Copy out every line of text in the data below word for word, and leave the pictures out of your answer.

(Collected data)
______

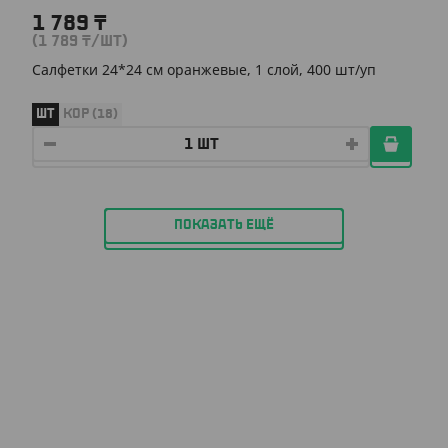
1 789
₸
(1 789
₸
/ШТ)
Салфетки 24*24 см оранжевые, 1 слой, 400 шт/уп
ШТ
КОР (18)
ПОКАЗАТЬ ЕЩЁ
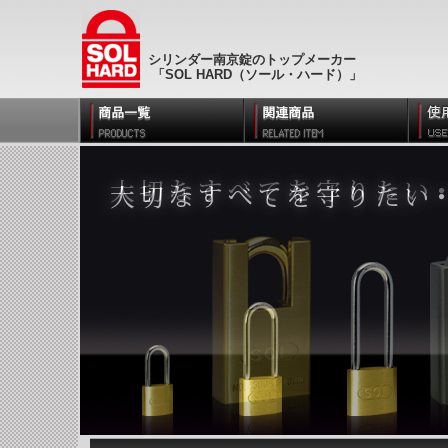
シリンダー南京錠のトップメーカー
「SOL HARD（ソール・ハード）」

______

§ Written response:
1 789
₸
(1 789
₸
/ШТ)
Салфетки 24*24 см оранжевые, 1 слой, 400 шт/уп
ШТ
КОР (18)
ПОКАЗАТЬ ЕЩЁ
シリンダー南京錠のトップメーカー
「SOL HARD（ソール・ハード）」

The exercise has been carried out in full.